## TEXT PROVIDED
Re: Can ZFC prove Addition is Associative?
- From: "Charlie-Boo" <shymathguy@xxxxxxxxx>
- Date: 11 Feb 2007 14:37:48 -0800
On Feb 8, 5:08 pm, "Norman Megill" <n...@xxxxxxxxxxxxxx> wrote:
On Dec 15 2006, 10:44 pm, "Charlie-Boo" <shymath...@xxxxxxxxx> wrote:
MoeBlee wrote:
Charlie-Boo wrote:
MoeBlee wrote:
Charlie-Boo wrote:
Therefore you are going outside of ZFC.
Formal ZFC is a FIRST ORDER THEORY. The "ZFC axioms" are those that are
ADDED to "your favorite" axioms and/or inference rules for first order
logic. Anyone who has read the FIRST CHAPTER of many a basic textbook
in set theory understands that. Not you, though.
Then it sounds like you (singular or plural) agree with me. You can't
derive essentially all of mathematics from ZFC alone?
I don't want to debate what is "essentially all of mathematics".
You don't have to. The ZFC axioms don't prove anything if you have
to use "your favorite axioms". Then what good is ZFC? These other
sets of axioms and rules worked fine without ZFC. Why add ZFC?
ZFC can prove things about what sets exist [x/SE in CBL]. But when you
go outside of that question, you have to (above):
1. Do it in its own system - e.g. Number Theory in PA.
2. Express the natural numbers as set expressions.
3. Rewrite the operations as being set operations rather than
arithmetic operations.
4. Declare ZFC to axiomatize this area and sometimes even say things
like the following about 7 to 10 axioms given as being ZFC:
"There you have it, the axioms for (essentially) all of mathematics!
If you keep acopy in your wallet, you will carry with you the encoding
for all theorems ever proved and that ever will be proved, from the
most mundane to the most profound."

## GIVEN PROBLEM 1
From the post about ZFC above, extract the passage that begins with the words containing "2. Express the" and ends with "all of mathematics!".
## GIVEN PROBLEM 2
Write the next part of the post about ZFC above, starting after its final sentence.

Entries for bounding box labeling
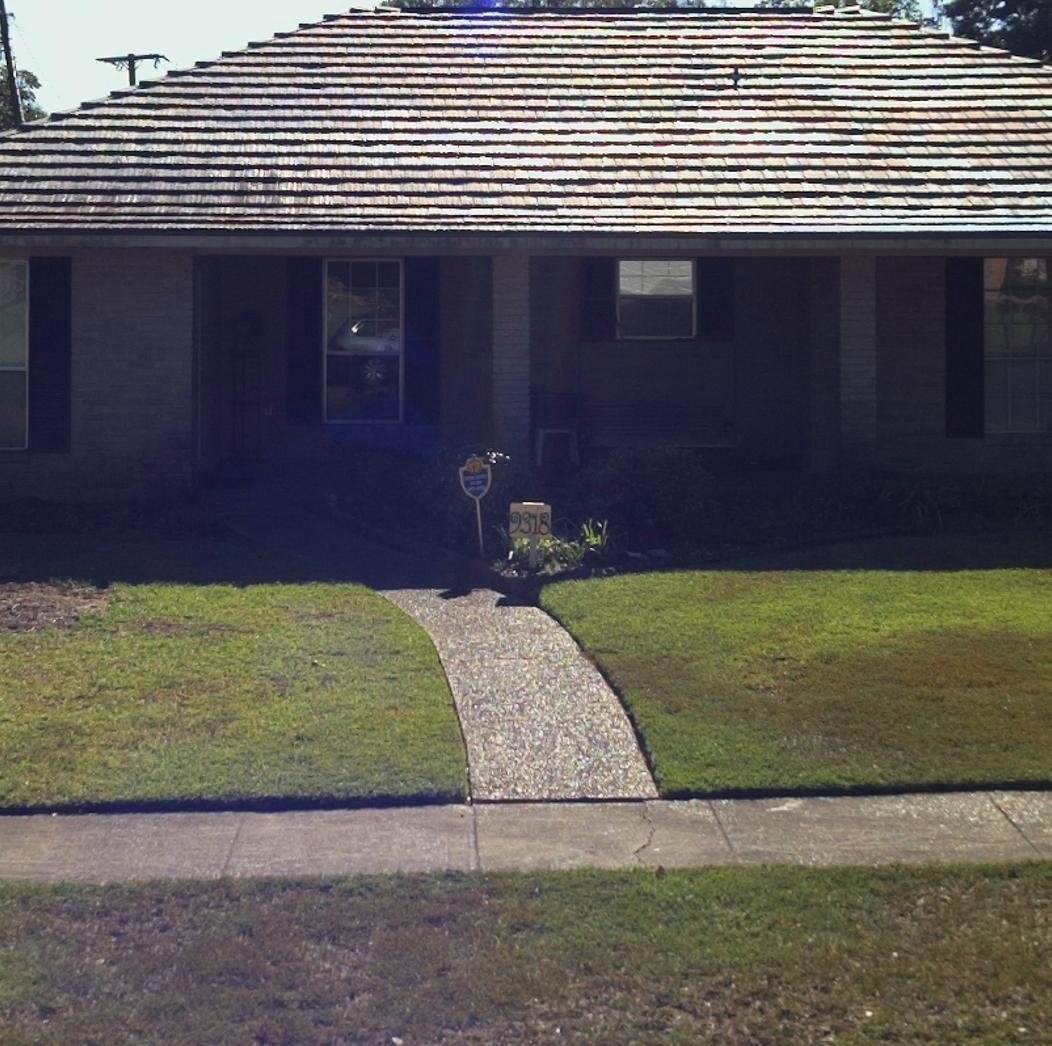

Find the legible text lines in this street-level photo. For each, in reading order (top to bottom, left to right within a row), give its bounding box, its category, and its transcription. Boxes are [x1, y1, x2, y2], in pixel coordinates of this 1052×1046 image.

[510, 510, 551, 535] StreetNumber: 9318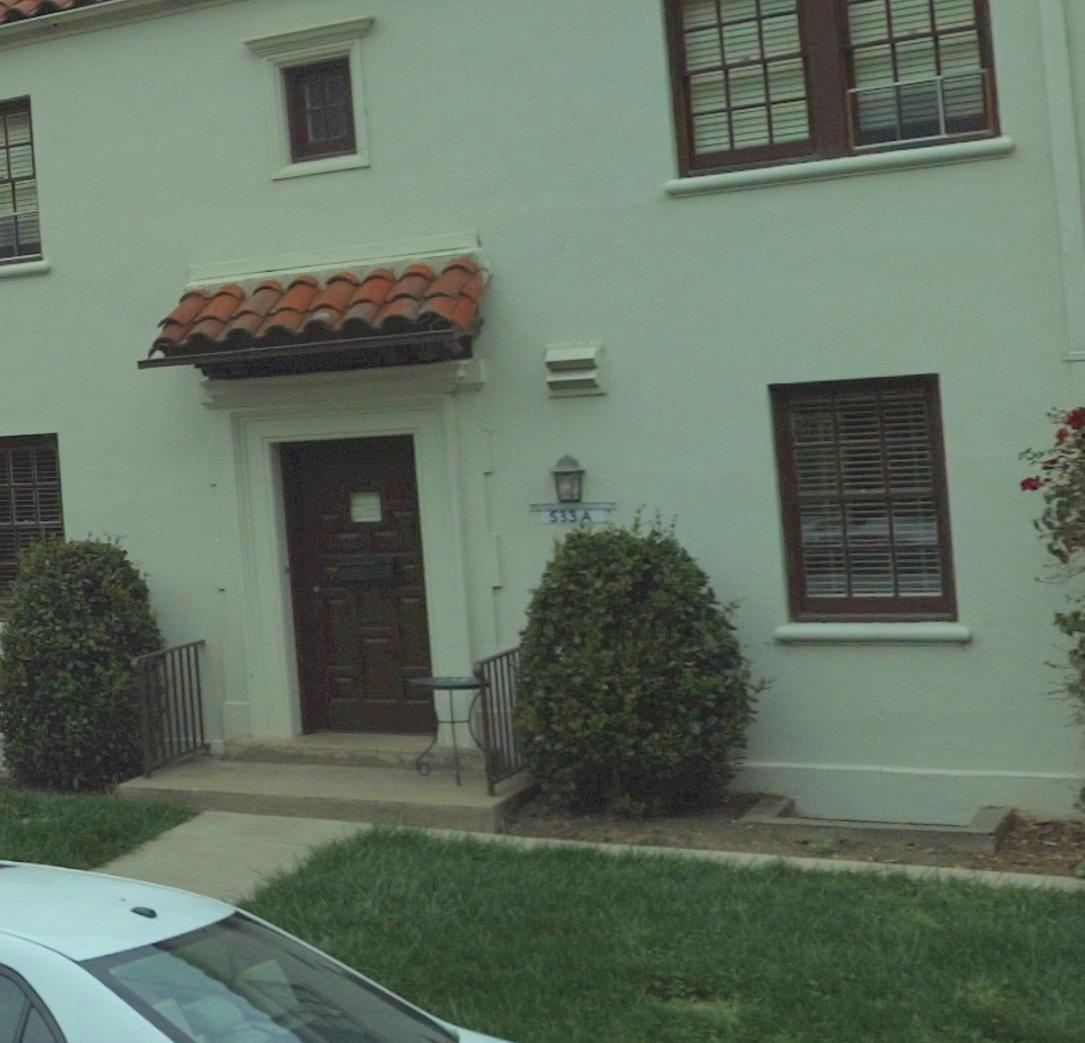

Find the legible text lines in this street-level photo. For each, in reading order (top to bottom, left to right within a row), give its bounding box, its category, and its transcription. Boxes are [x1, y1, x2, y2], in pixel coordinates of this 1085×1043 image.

[549, 509, 593, 523] StreetNumber: 533 A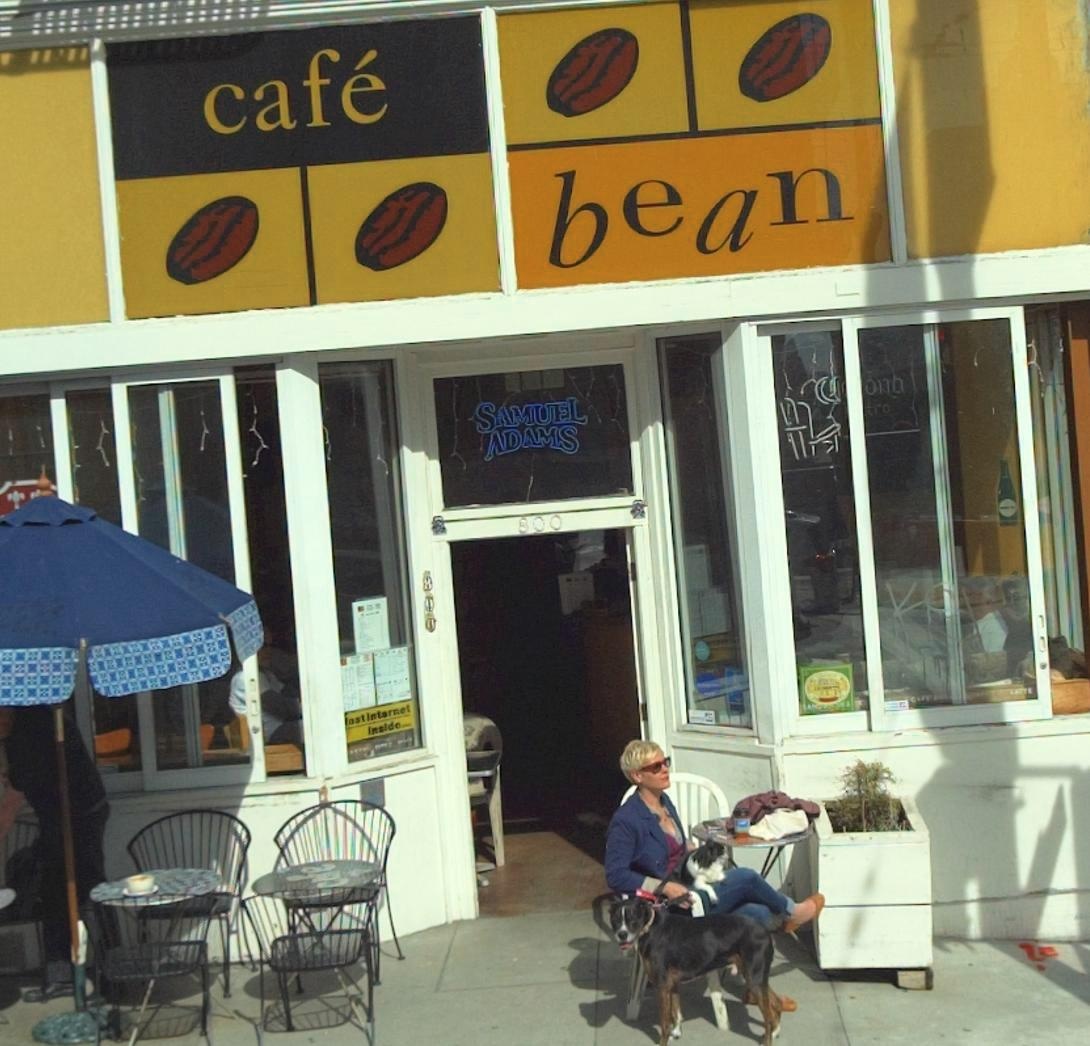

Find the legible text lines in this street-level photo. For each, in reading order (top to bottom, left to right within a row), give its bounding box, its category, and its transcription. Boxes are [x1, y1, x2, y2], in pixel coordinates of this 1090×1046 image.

[185, 44, 395, 141] BusinessName: cafe
[540, 162, 862, 278] BusinessName: bean
[861, 372, 909, 399] None: ona
[469, 392, 596, 436] None: SAMUEL
[477, 419, 583, 468] None: ADAMS
[514, 512, 569, 539] StreetNumber: 800
[419, 569, 440, 636] None: 800
[347, 701, 414, 729] None: astInternet
[364, 718, 403, 740] None: Inside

## RIGHT ANSWER 1
2. Express the natural numbers as set expressions.
3. Rewrite the operations as being set operations rather than
arithmetic operations.
4. Declare ZFC to axiomatize this area and sometimes even say things
like the following about 7 to 10 axioms given as being ZFC:
"There you have it, the axioms for (essentially) all of mathematics!

## RIGHT ANSWER 2
Do you agree with the above?
In the quotation above from my web page,http://us.metamath.org/mpegif/mmset.html#staxioms, the phrase "the
axioms" means _all_ of the preceding axioms, which include prop.
calc., pred. calc., and ZFC axioms, _not_ just the 7 preceding ZFC
axioms. In addition, there is an important note following it that
clarifies and re-emphasizes this, specifically intended to prevent
this exact kind of misunderstanding, which was apparently overlooked.
In full context, the quotation reads:
There you have it, the axioms for (essentially) all of
mathematics! ... If you keep a copy in your wallet, you will
carry with you the encoding for all theorems ever proved and that
ever will be proved, from the most mundane to the most profound.
Note. Books often make statements like "(essentially) all of
mathematics can be derived from the ZFC axioms." This should not
be taken literally-there's not much you can do with those 7 axioms
by themselves! Implicitly the authors mean the ZFC axioms plus
the axioms and rules of propositional and predicate calculus,
which total 22 axioms and 2 rules in our system. Together these
constitute what is called "ZFC set theory."
You make the claim about ZFC at several points, don't you?
C-B
I though it was clear, but I may try to rewrite it to be clearer, if
it is
still causing confusion.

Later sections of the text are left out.